# ORDEM DE SERVIÇO
Responda com base no trecho do documento:
1. Lavouras com produtividade média de 40 t/ha podem chegar a quanto?
2. Qual variedade do IAC tem maturação hiperprecoce?
3. Que fungo causa a ferrugem-alaranjada da cana?

# TRECHO DO DOCUMENTO
/---

A técnica de multiplicação dos materiais genéticos consiste na micropropagação, ou propagação ‘in vitro’. “Seria como estivéssemos fazendo uma fotocópia de uma planta, e como isso é feito em laboratório conseguimos verticalizar a produção”, destaca Baltar. Lavouras que antes registravam uma produtividade média de 40 toneladas por hectare (t/ha) podem chegar a 100 t/ha. No mínimo, é estimado um aumento de 30% na produtividade da lavoura nordestina.
As opções vindas do IAC
IACSP95-3028. Variedade com maturação hiperprecoce para iniciar a safra do Centro-Sul na primeira quinzena de abril, apresentando boa brotação de soqueira, bom perfilhamento e fechamento de entrelinhas, ausência de florescimento, resistente às principais doenças, hábito decumbente, sendo indicada para ambientes médios a desfavoráveis. Recomendada a colheita para a safra de outono e início de inverno (abril a junho).
IACSP93-2060. Variedade com maturação precoce com boa adaptação à colheita mecânica, apresentando boa produtividade agrícola ao longo dos cortes, maturação a partir de final de abril até agosto, destacando-se em ambientes favoráveis. Em relação às principais doenças, apresenta, de maneira geral, boa resistência. Recomendada a colheita para a safra de outono e início de inverno (maio a julho).
IAC91-1099. Variedade com boa adaptação para colheita mecânica crua, porte muito ereto, maturação média-tardia, altíssima produtividade agrícola, sendo indicada para ambientes mais favoráveis, apresentando excelente soca com ótimo perfilhamento e manutenção da produtividade em cortes avançados e ótimo fechamento de entrelinhas. Recomendada a colheita para a safra de fim de outono até o meio da primavera (julho a outubro).
IACSP95-5000. Produção agrícola muito alta, indicada para ambientes favoráveis, porte muito ereto, ótima brotação de soqueira, apresentando bom perfilhamento e fechamento de entrelinhas, não apresentando tombamento e florescimento, e ainda apresentando resistência as principais doenças. Recomendada a colheita para a safra de fim de outono até o meio da primavera (julho a outubro).
Ferrugem-alaranjada da cana
Conhecida desde 1890, a doença mereceu as manchetes, a partir de 2000, quando o ataque à variedade Q124 resultou em perdas significativas nos canaviais da Austrália. Nos anos de 2007 e 2008 foi identificada nos EUA, México, Panamá, Guatemala, Nicarágua, Costa Rica e Jamaica. Identificada no Brasil, especificamente em Araraquara (SP), a partir de um alerta emitido por um grupo de pesquisadores autônomos no dia 7 de dezembro de 2009, a doença segue sob monitoramento pelo Departamento de Sanidade Vegetal (DSV) do Mapa. Ela é causada pelo fungo Puccinia kuehnii (W. Krüger) E.J. Butler e pode ser confundida com a ferrugem-comum, ou ferrugem-marrom, causada por Puccinia melanocephala. P. kuehnii ataca as folhas que passam a exibir sintomas de pústulas de ferrugem mais alaranjadas, podendo evoluir para necroses foliares. Ocorre durante o verão úmido e outono, e pode atacar a lavoura da metade do ciclo até a fase de pré-maturação da cana. O patógeno se desenvolve bem em temperaturas que vão de 17°C a 24°C, com a germinação de esporos. A alta umidade relativa, acima de 97%, também favorece a germinação dos esporos do fungo.

\---

# DADOS FORNECIDOS
/---

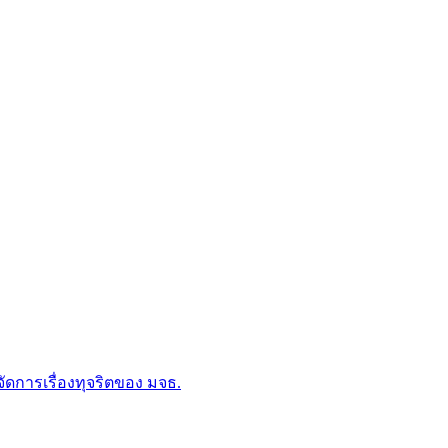
การเรื่องทุจริตของ มจธ.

\---

# RESULTADO DA TAREFA
1. 100 t/ha.
2. IACSP95-3028.
3. Puccinia kuehnii (W. Krüger) E.J. Butler.